FRAGMENTO DEL TEXTO ->
────
LO PROPIO Y LO IMPROPIO: PUNTOS PARA LA DISCUSIÓN

Hasta ahora he señalado que la antropología sociocultural mexicana se ha caracterizado por poseer un perfil propio, basado en elementos como su vínculo con el Estado, el nacionalismo, su vocación aplicada y paradigmas como el indigenismo y el mesoamericanismo. He escrito, también, que todos estos elementos se encuentran, si no en crisis, sí en una profunda transformación. ¿Quiere decir esto que la antropología mexicana está perdiendo su perfil propio?

En un primer momento podría parecer que estoy sucumbiendo en el viejo vicio de definir a un grupo (o disciplina, como la antropología mexicana) a partir de un listado de elementos o rasgos culturales (Barth, 1976). Sin embargo, inmediatamente podemos reparar en otras alternativas: a la Barth (1976; o para nuestro tema, a la Becher, 2001), cómo un grupo delimita fronteras con respecto a otro; o bien, a la Bonfil (1991), definir lo propio a partir de la capacidad de decisión de un grupo sobre elementos culturales tanto propios como ajenos. Atendamos esta última ruta.
────
DATOS EXTRAÍDOS ->
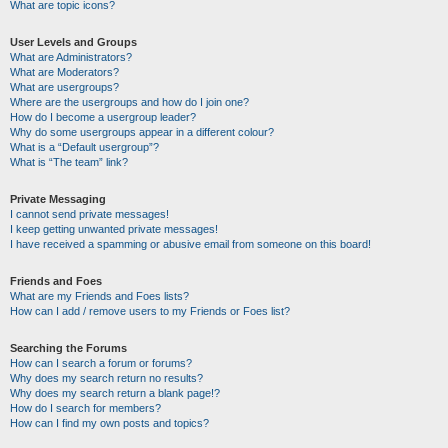
What are topic icons?
User Levels and Groups
What are Administrators?
What are Moderators?
What are usergroups?
Where are the usergroups and how do I join one?
How do I become a usergroup leader?
Why do some usergroups appear in a different colour?
What is a “Default usergroup”?
What is “The team” link?
Private Messaging
I cannot send private messages!
I keep getting unwanted private messages!
I have received a spamming or abusive email from someone on this board!
Friends and Foes
What are my Friends and Foes lists?
How can I add / remove users to my Friends or Foes list?
Searching the Forums
How can I search a forum or forums?
Why does my search return no results?
Why does my search return a blank page!?
How do I search for members?
How can I find my own posts and topics?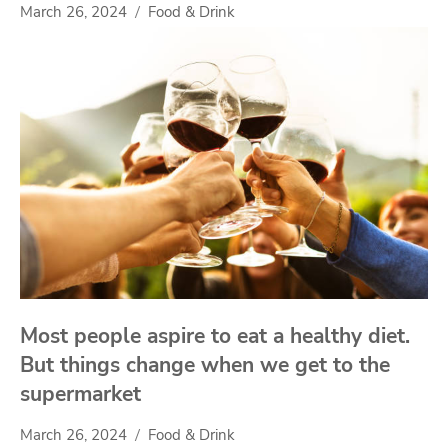
March 26, 2024
Food & Drink
Most people aspire to eat a healthy diet.
But things change when we get to the
supermarket
March 26, 2024
Food & Drink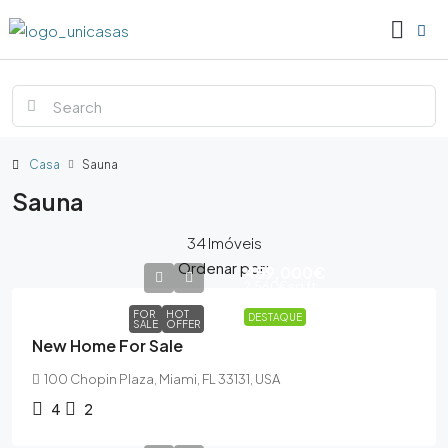
Casa
Sauna
Sauna
34 Imóveis
Ordenar por:
459,000€
2,560€
sq ft
FOR
HOT
DESTAQUE
SALE
OFFER
New Home For Sale
100 Chopin Plaza, Miami, FL 33131, USA
4
2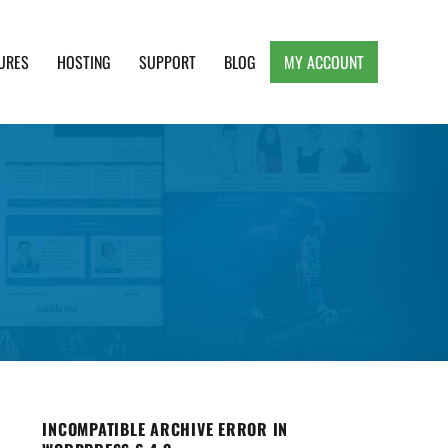
URES
HOSTING
SUPPORT
BLOG
MY ACCOUNT
e, Clean and Lightweight Responsive WordPress
INCOMPATIBLE ARCHIVE ERROR IN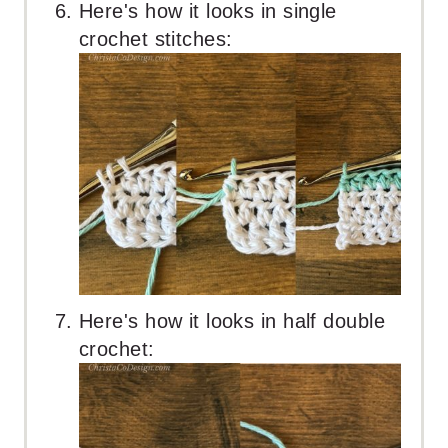
Here's how it looks in single
crochet stitches:
Here's how it looks in half double
crochet: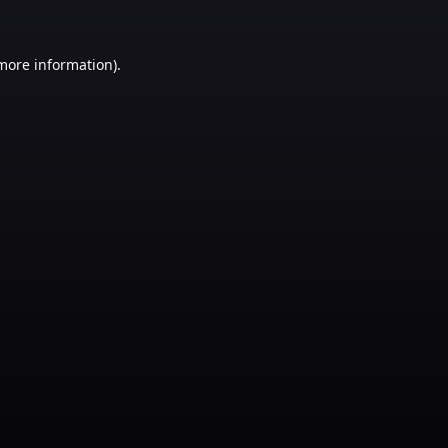
 more information)
.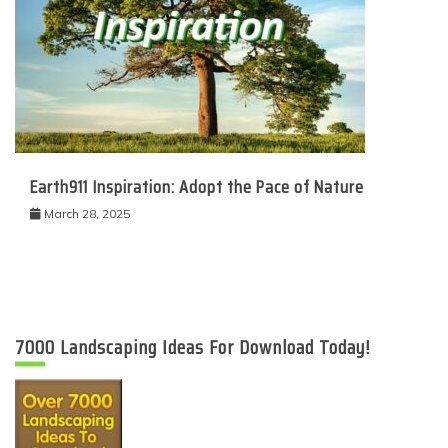
Earth911 Inspiration: Adopt the Pace of Nature
March 28, 2025
7000 Landscaping Ideas For Download Today!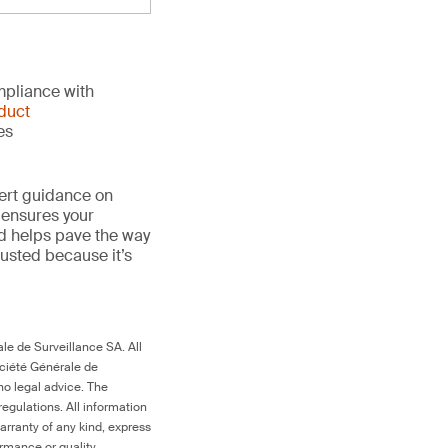
mpliance with
duct
es
ert guidance on
 ensures your
nd helps pave the way
trusted because it’s
le de Surveillance SA. All
ociété Générale de
no legal advice. The
egulations. All information
arranty of any kind, express
ormance or quality.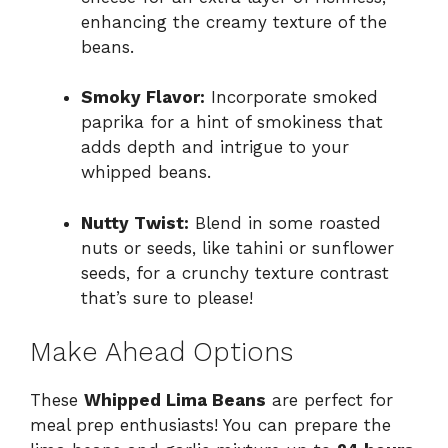
enhancing the creamy texture of the
beans.
Smoky Flavor:
Incorporate smoked
paprika for a hint of smokiness that
adds depth and intrigue to your
whipped beans.
Nutty Twist:
Blend in some roasted
nuts or seeds, like tahini or sunflower
seeds, for a crunchy texture contrast
that’s sure to please!
Make Ahead Options
These
Whipped Lima Beans
are perfect for
meal prep enthusiasts! You can prepare the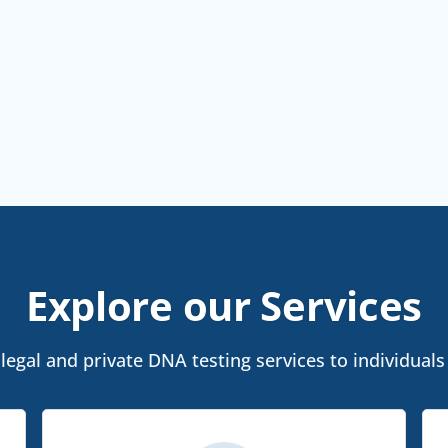
Explore our Services
egal and private DNA testing services to individuals 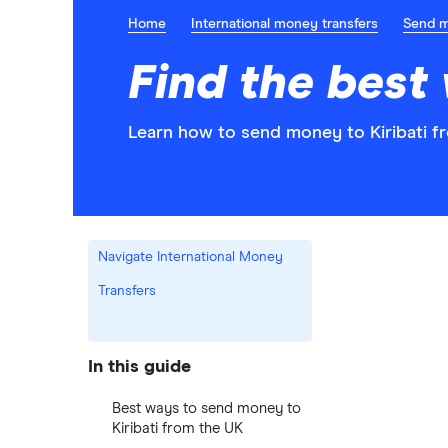
Home
International money transfers
Send 
Find the best
Learn how to send money to Kiribati f
Navigate International Money
Transfers
In this guide
Best ways to send money to
Kiribati from the UK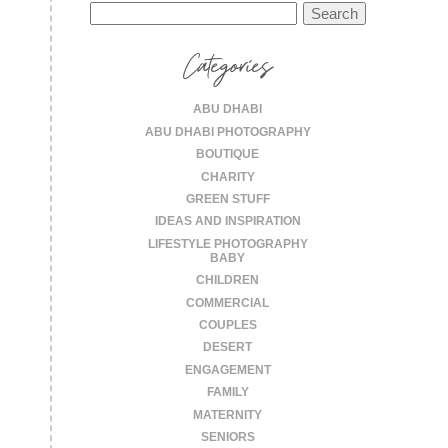
Search
for:
Categories
ABU DHABI
ABU DHABI PHOTOGRAPHY
BOUTIQUE
CHARITY
GREEN STUFF
IDEAS AND INSPIRATION
LIFESTYLE PHOTOGRAPHY
BABY
CHILDREN
COMMERCIAL
COUPLES
DESERT
ENGAGEMENT
FAMILY
MATERNITY
SENIORS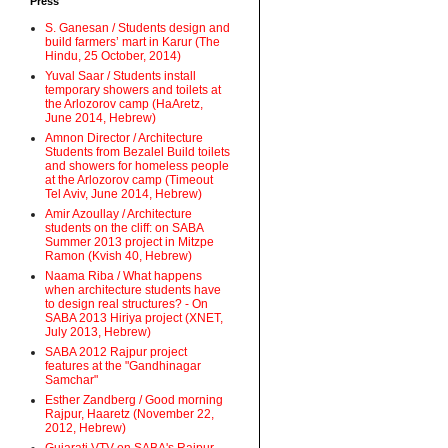
Press
S. Ganesan / Students design and
build farmers’ mart in Karur (The
Hindu, 25 October, 2014)
Yuval Saar / Students install
temporary showers and toilets at
the Arlozorov camp (HaAretz,
June 2014, Hebrew)
Amnon Director / Architecture
Students from Bezalel Build toilets
and showers for homeless people
at the Arlozorov camp (Timeout
Tel Aviv, June 2014, Hebrew)
Amir Azoullay / Architecture
students on the cliff: on SABA
Summer 2013 project in Mitzpe
Ramon (Kvish 40, Hebrew)
Naama Riba / What happens
when architecture students have
to design real structures? - On
SABA 2013 Hiriya project (XNET,
July 2013, Hebrew)
SABA 2012 Rajpur project
features at the "Gandhinagar
Samchar"
Esther Zandberg / Good morning
Rajpur, Haaretz (November 22,
2012, Hebrew)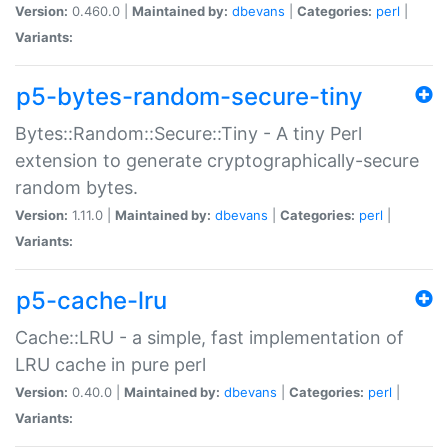
Version:
0.460.0 |
Maintained by:
dbevans
|
Categories:
perl
|
Variants:
p5-bytes-random-secure-tiny
Bytes::Random::Secure::Tiny - A tiny Perl
extension to generate cryptographically-secure
random bytes.
Version:
1.11.0 |
Maintained by:
dbevans
|
Categories:
perl
|
Variants:
p5-cache-lru
Cache::LRU - a simple, fast implementation of
LRU cache in pure perl
Version:
0.40.0 |
Maintained by:
dbevans
|
Categories:
perl
|
Variants: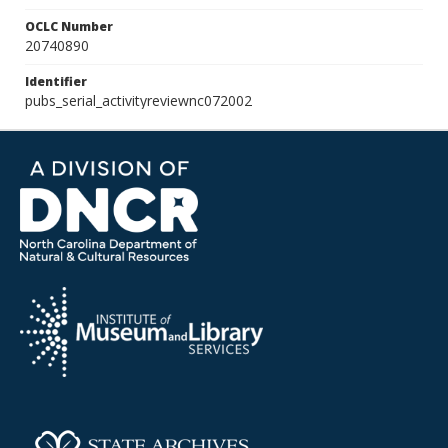
OCLC Number
20740890
Identifier
pubs_serial_activityreviewnc072002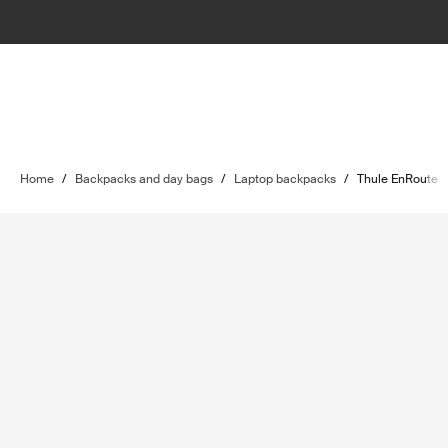
Home
/
Backpacks and day bags
/
Laptop backpacks
/
Thule EnRoute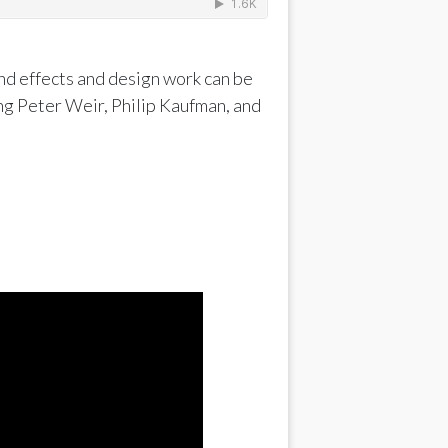
nd effects and design work can be
ng Peter Weir, Philip Kaufman, and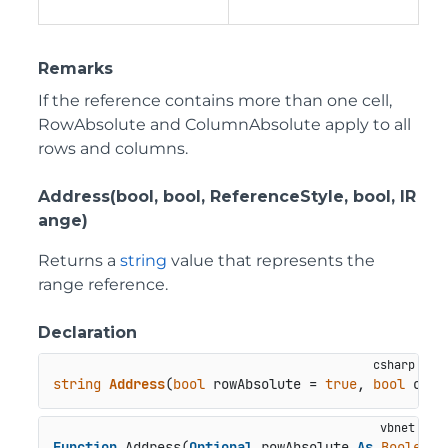
Remarks
If the reference contains more than one cell,
RowAbsolute and ColumnAbsolute apply to all
rows and columns.
Address(bool, bool, ReferenceStyle, bool, IR
ange)
Returns a
string
value that represents the
range reference.
Declaration
string
Address
(
bool
 rowAbsolute = 
true
, 
bool
 colu
Function
 Address(
Optional
 rowAbsolute 
As
Boolean
 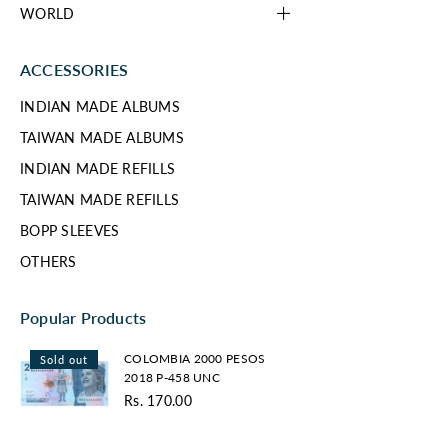
WORLD
ACCESSORIES
INDIAN MADE ALBUMS
TAIWAN MADE ALBUMS
INDIAN MADE REFILLS
TAIWAN MADE REFILLS
BOPP SLEEVES
OTHERS
Popular Products
COLOMBIA
COLOMBIA 2000 PESOS
Sold out
2000
2018 P-458 UNC
PESOS
Rs. 170.00
2018
Regular
P-
price
458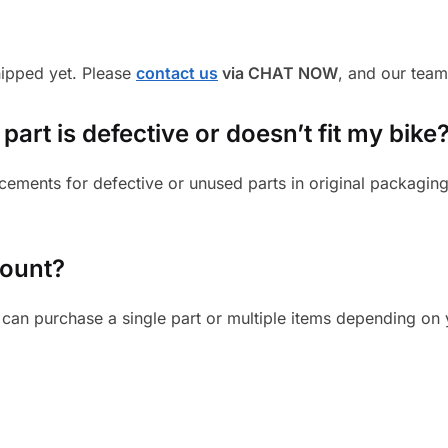
shipped yet. Please
contact us
via CHAT NOW
, and our team
part is defective or doesn’t fit my bike
cements for defective or unused parts in original packaging
mount?
can purchase a single part or multiple items depending on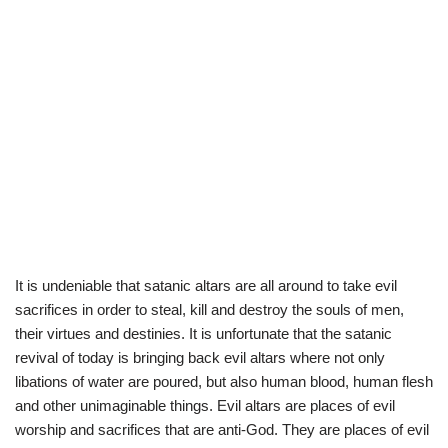
It is undeniable that satanic altars are all around to take evil
sacrifices in order to steal, kill and destroy the souls of men,
their virtues and destinies. It is unfortunate that the satanic
revival of today is bringing back evil altars where not only
libations of water are poured, but also human blood, human flesh
and other unimaginable things. Evil altars are places of evil
worship and sacrifices that are anti-God. They are places of evil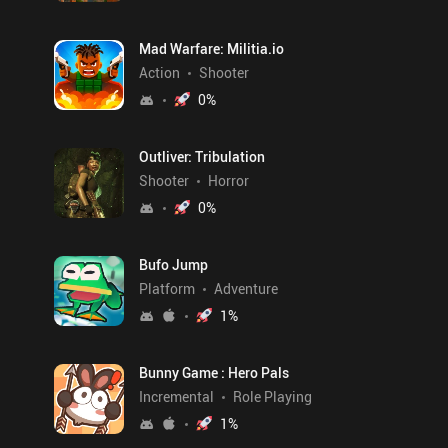
Mad Warfare: Militia.io
Action
Shooter
0
%
Outliver: Tribulation
Shooter
Horror
0
%
Bufo Jump
Platform
Adventure
1
%
Bunny Game : Hero Pals
Incremental
Role Playing
1
%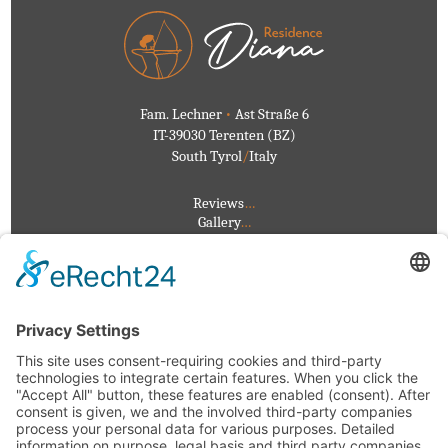
Fam. Lechner
•
Ast Straße 6
IT-39030 Terenten (BZ)
South Tyrol
/
Italy
Reviews
…
Gallery
…
Events
…
Weather
…
Privacy
…
Imprint
…
+39 0472 546126
info@residencediana.it
Directions
/
Map
VAT No.
IT02282210216
CIN:
IT021096B4HEOZOG2I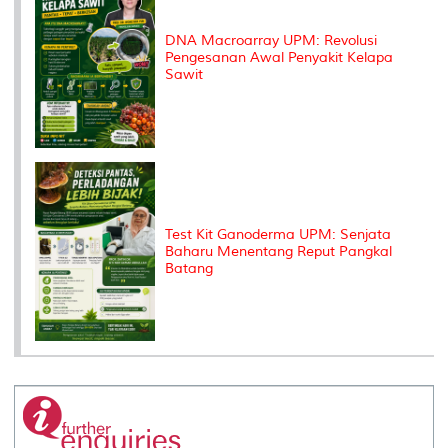
DNA Macroarray UPM: Revolusi
Pengesanan Awal Penyakit Kelapa
Sawit
Test Kit Ganoderma UPM: Senjata
Baharu Menentang Reput Pangkal
Batang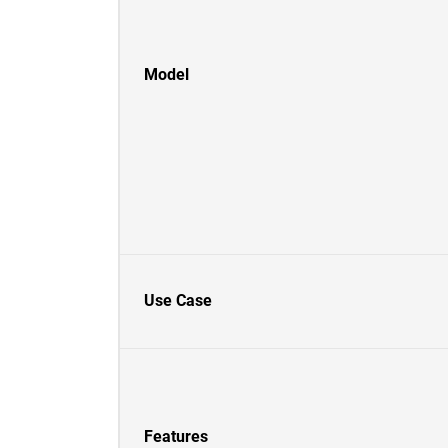
Model
Use Case
Features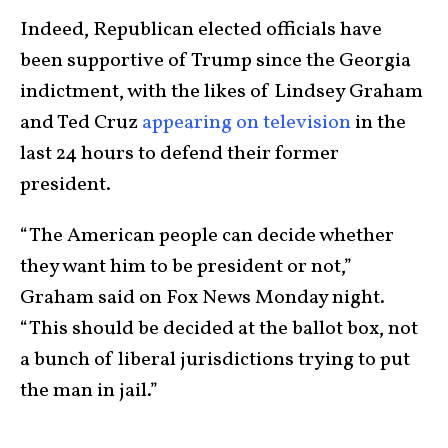
Indeed, Republican elected officials have
been supportive of Trump since the Georgia
indictment, with the likes of Lindsey Graham
and Ted Cruz
appearing on television
in the
last 24 hours to defend their former
president.
“The American people can decide whether
they want him to be president or not,”
Graham said on Fox News Monday night.
“This should be decided at the ballot box, not
a bunch of liberal jurisdictions trying to put
the man in jail.”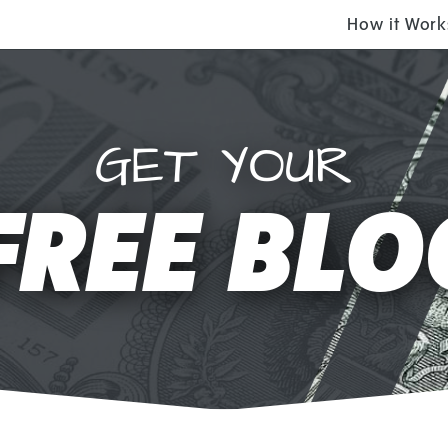
How it Work
GET YOUR
FREE BLO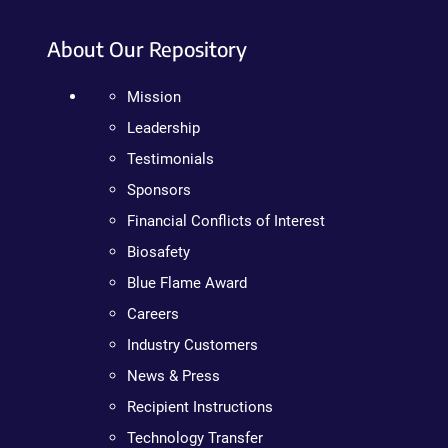
About Our Repository
Mission
Leadership
Testimonials
Sponsors
Financial Conflicts of Interest
Biosafety
Blue Flame Award
Careers
Industry Customers
News & Press
Recipient Instructions
Technology Transfer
────
EJERCICIOS ->
**A.** En el fragmento sobre la antropología mexicana, ¿qué paradigmas se mencionan como parte del perfil propio de la antropología sociocultural mexicana?
**B.** Reproduce del fragmento sobre la antropología mexicana el pasaje que va desde "En un primer" hasta "esta última ruta.", ambos incluidos.

RESPUESTAS ->
**A.** El indigenismo y el mesoamericanismo.

**B.**
En un primer momento podría parecer que estoy sucumbiendo en el viejo vicio de definir a un grupo (o disciplina, como la antropología mexicana) a partir de un listado de elementos o rasgos culturales (Barth, 1976). Sin embargo, inmediatamente podemos reparar en otras alternativas: a la Barth (1976; o para nuestro tema, a la Becher, 2001), cómo un grupo delimita fronteras con respecto a otro; o bien, a la Bonfil (1991), definir lo propio a partir de la capacidad de decisión de un grupo sobre elementos culturales tanto propios como ajenos. Atendamos esta última ruta.